Later, when Gao got into jazz, he started wearing suits. “It was less about what they were wearing,” he says of the musicians whose uniforms he copied. “It was more what they were doing. I wanted to be similar to them and get close to what they were, so I wore the same clothes,” he says. “All black, shiny shoes. Black turtleneck.” He and his musician friends hoped the suits would get them, then aged sixteen and underage, into jazz clubs like Ronnie Scott’s in Soho (they did not). Gao loved improvising, and wanted to be on stage himself.
In 2019 he formed Wasia Project with his sister, Olivia Hardy, a singer who is two years his junior. (The dream pop band now also includes a drummer and a bassist.) As kids, the siblings would often perform shows for their parents. Gao describes their relationship as “quite competitive, but in a healthy way.” That competitive streak would come out when they were playing video games, tussling to see who could build the biggest house or fight the most zombies.

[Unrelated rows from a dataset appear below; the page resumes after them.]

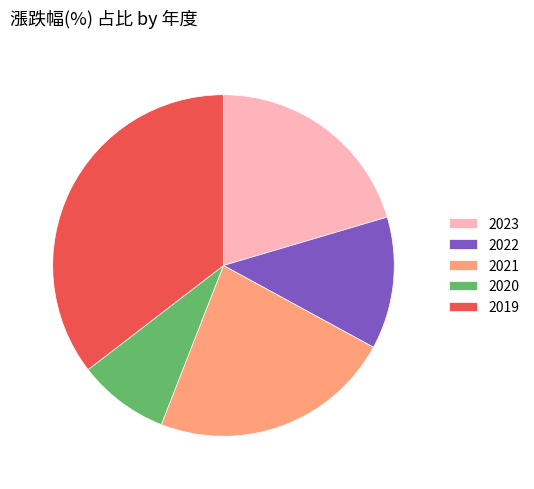

True or false: 2021 accounts for 28% of the total.

False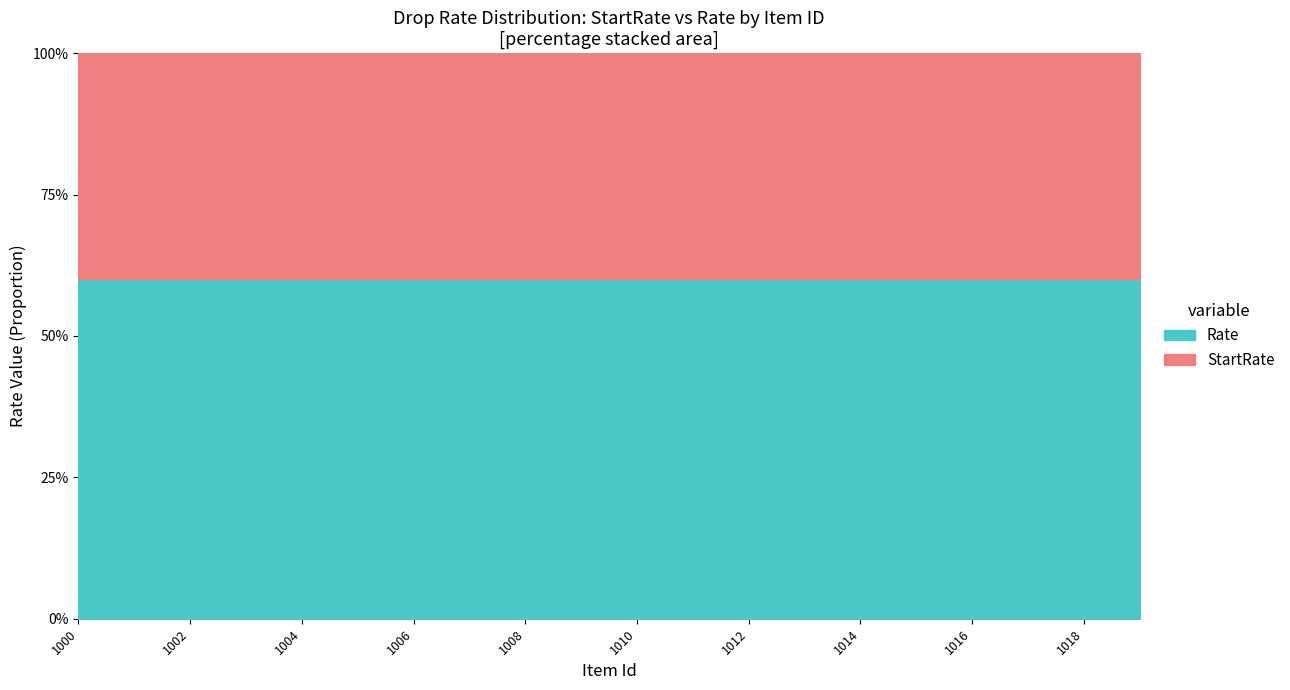

True or false: EndMapId has a value of 1838 at 1001.

False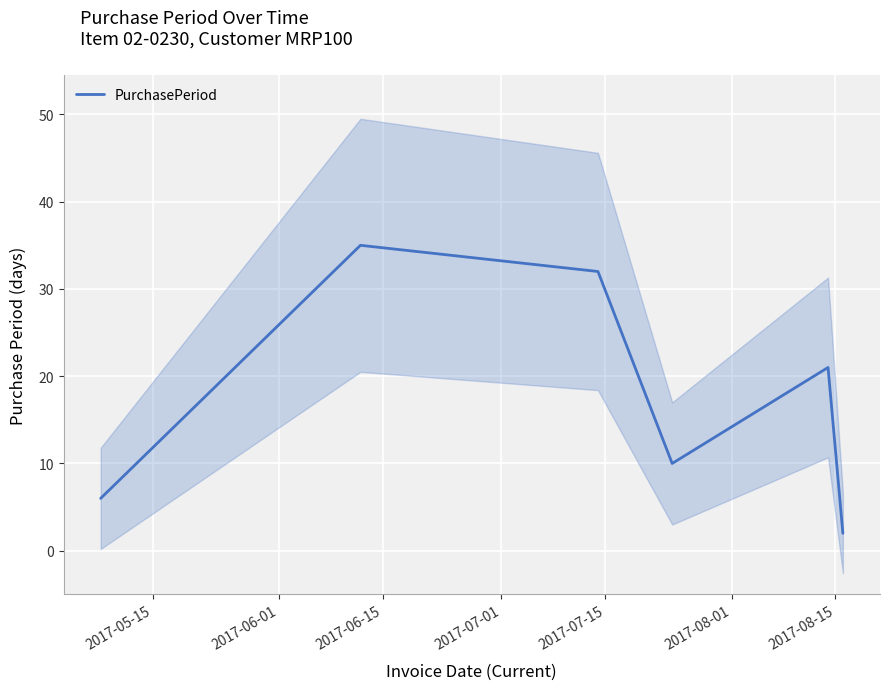

How many lines are shown in the chart?

1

These days, Olivia is his number one ally. Off stage, after performing their sold-out show at The Garage last September when his panic attack hit, Gao says he felt “very, very horrible.” He hadn’t been looking after his breathing. Previously, Wasia Project had only ever played clubs – tiny spaces with a capacity of 80 people. It’s only recently that they’ve “started playing these big rooms,” he says. Gao says he gets nervous before every show, but the anxiety doesn’t stop him from wanting to perform. “I still wanna do it,” he says.
His sister told him they could cancel any future shows, but Gao insisted he just needed a strategy. For their next performance, he planned a series of pre-show rituals. He FaceTimed his godmother and completed two jigsaw puzzles. He practiced regulating his breathing. As his audience swells — and his celebrity too — he’s making sure he’s ready.
Gao recently wrapped shooting on two indie movies — a neo-Western thriller, and a small psychological horror set in an Oxford college. “Because Heartstopper’s so mainstream, right?” he was itching to do something “alternative.” Next, he’s off to Paris Fashion Week. And later this summer, Wasia Project will play at Latitude Festival. It’ll be their biggest stage yet. “We’re trying to get more people wild,” he tells me, when I ask what he wants the vibe to be. “We don’t want injury,” he clarifies. “We just want a mosh pit.”